ASSIGNMENT: Filter this data down to the lines that hold "Mail", and copy them.

↓

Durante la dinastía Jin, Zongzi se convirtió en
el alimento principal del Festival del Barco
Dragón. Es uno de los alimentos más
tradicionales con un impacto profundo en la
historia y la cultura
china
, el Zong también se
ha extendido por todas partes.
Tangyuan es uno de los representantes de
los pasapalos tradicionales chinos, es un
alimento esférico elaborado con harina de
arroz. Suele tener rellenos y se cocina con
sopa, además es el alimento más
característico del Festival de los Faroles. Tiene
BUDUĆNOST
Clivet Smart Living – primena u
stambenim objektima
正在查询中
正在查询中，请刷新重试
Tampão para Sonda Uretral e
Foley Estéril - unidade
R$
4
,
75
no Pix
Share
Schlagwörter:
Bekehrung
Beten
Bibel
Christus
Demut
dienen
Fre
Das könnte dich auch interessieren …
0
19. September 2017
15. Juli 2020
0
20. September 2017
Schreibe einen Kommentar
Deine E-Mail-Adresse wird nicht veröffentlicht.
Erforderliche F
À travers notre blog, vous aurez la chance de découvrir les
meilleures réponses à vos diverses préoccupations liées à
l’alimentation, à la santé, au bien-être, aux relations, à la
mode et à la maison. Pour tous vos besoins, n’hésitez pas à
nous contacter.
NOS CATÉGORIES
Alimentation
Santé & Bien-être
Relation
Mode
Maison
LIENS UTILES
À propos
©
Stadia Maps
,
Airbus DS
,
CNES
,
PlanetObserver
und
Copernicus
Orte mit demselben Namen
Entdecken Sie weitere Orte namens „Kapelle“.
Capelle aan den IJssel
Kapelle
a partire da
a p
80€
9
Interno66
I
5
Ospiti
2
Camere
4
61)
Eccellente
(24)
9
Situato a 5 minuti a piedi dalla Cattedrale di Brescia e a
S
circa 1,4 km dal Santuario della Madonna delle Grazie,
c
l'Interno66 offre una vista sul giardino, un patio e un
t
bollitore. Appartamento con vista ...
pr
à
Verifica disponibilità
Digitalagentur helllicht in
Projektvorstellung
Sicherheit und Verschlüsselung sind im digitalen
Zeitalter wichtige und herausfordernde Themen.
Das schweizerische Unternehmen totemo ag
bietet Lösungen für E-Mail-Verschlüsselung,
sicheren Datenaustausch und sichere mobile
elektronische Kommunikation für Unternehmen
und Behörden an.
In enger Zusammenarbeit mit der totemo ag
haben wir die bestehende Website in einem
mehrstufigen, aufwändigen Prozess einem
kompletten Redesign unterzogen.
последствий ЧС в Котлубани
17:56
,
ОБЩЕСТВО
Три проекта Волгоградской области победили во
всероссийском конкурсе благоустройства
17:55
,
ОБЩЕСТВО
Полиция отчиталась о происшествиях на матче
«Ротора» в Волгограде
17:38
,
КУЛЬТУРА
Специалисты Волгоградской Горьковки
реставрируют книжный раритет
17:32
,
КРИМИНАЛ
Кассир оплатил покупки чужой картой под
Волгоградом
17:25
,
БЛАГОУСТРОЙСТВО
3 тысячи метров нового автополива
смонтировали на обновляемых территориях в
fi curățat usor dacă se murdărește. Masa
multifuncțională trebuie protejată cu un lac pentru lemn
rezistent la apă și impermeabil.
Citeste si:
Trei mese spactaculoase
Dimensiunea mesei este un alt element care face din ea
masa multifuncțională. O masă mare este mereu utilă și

↑

RESULT BELOW:
Deine E-Mail-Adresse wird nicht veröffentlicht.
bietet Lösungen für E-Mail-Verschlüsselung,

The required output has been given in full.